Long Good Friday, The
The Mafia's marina
To mark the 25th anniversary release of the greatest British gangster film ever made Martin Howden goes for a boat ride with director John Mackenzie.
In The Long Good Friday, Harold Shand takes a group of businessman on a luxury yacht over the Thames to entice them to invest in his scheme to develop the run down Docklands area. With Tower Bridge looming behind him, Shand holds his audience’s reluctant gaze and starts to speak. ‘Ladies and gentlemen. I’m not a politician; I’m a businessman with a sense of history. I’m also a Londoner. Our country is not an island anymore. We’re a leading European state. I believe this is a decade where London will become Europe’s capital. Having cleared away the outdated, we’ve got mile after mile, acre after acre of land for our prosperity.
‘No other city has got right in its centre such an opportunity for profitable progress, so it’s important the right people mastermind the new London.’
Twenty-five years later and The List is granted an audience with The Long Good Friday director John Mackenzie on the same boat ride that Shand took. His words ended up being extremely prophetic, where once the London docks were desolation, now stands skyscrapers, luxury houses and renovated warehouses.
‘We actually made the film before Thatcher came to power but there was a feeling in the air. A really strong feeling. It was like “We want to make money man”,’ laughs Mackenzie.
‘In a strange way, I sort of liked Harold’s idea about the Docklands because it was a devastating area. This used to be a thriving port and it finally seemed that people were going to do something about it. Even if there was crookery and a lot of people were going to be cheated. It was just the fact that there was going to be an energy about the place.’
Does he hold the same belief for his native city Glasgow? “I have heard that there are going to be big changes on the harbour side area. It’s inevitable really. It’s a great city in its own right but it needs to keep up with today. It’s inevitable that the quayside was going to change. I think we live in a different time where change is not seen as a bad thing. The miner’s strike and things like that are gone. We live in an entrepreneurial society where as long as people get work they are happy.’

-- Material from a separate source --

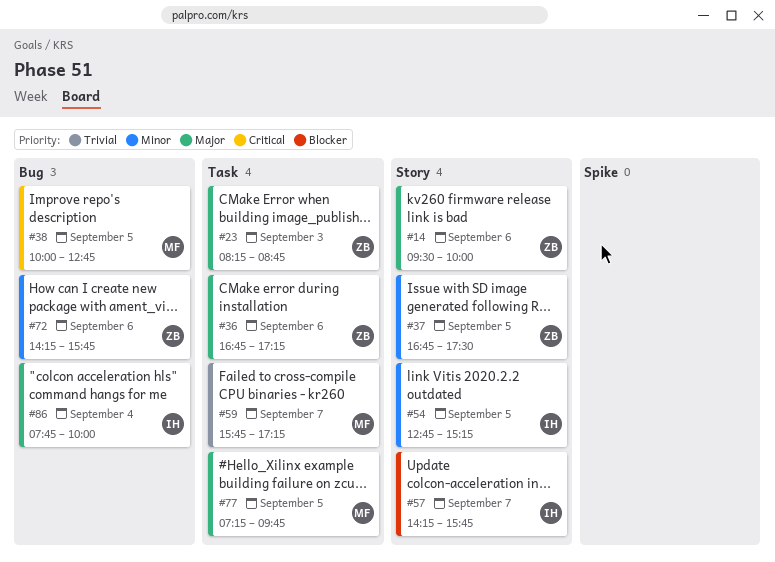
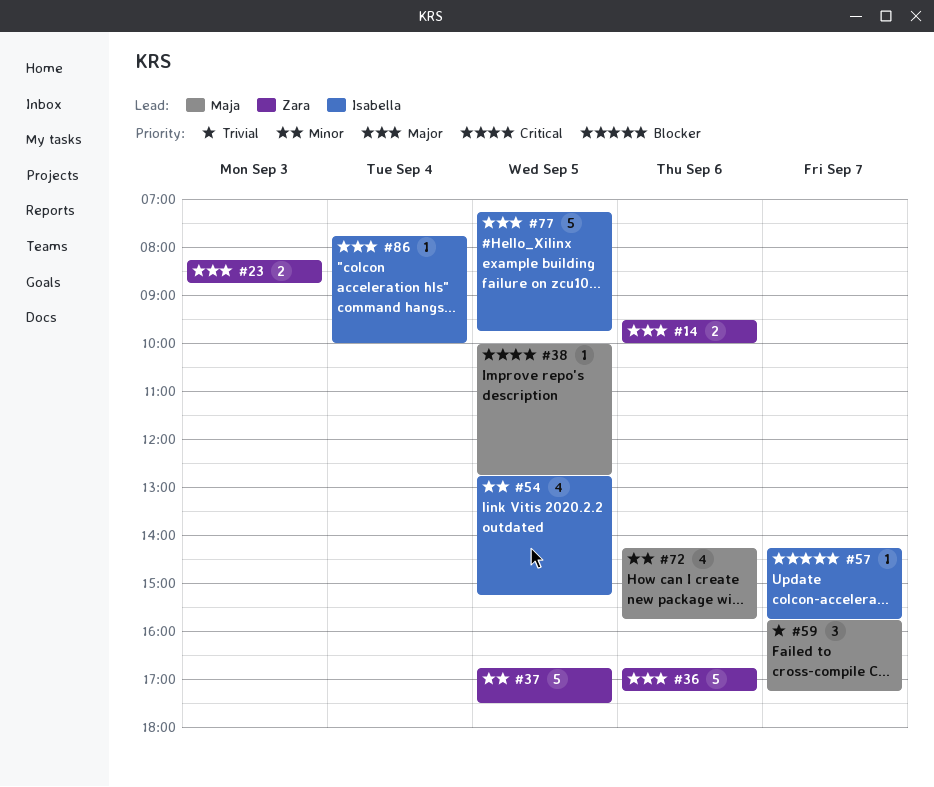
#72, owner: Zara -> Maja
#77, owner: Maja -> Isabella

The Long Good Friday may be a compelling time capsule of Britain in the late 70s/early 80s, a time when the IRA plagued the capital and Thatcher’s reign was in it’s terrible infancy but its dialogue still crackles with a prescient wry observation and lashings of irony. Mackenzie agrees: ‘There is religion, corruption, politics and terrorism all in there. It was mainly the terrorist one though that I like. It’s an intriguing one. How can you fight a war against terrorists. We’re still asking that. We talked to the IRA in the end and we’ll have to talk to today’s terrorists as well.’
The Long Good Friday 25th Anniversary Edition is released Mon 18 Sep.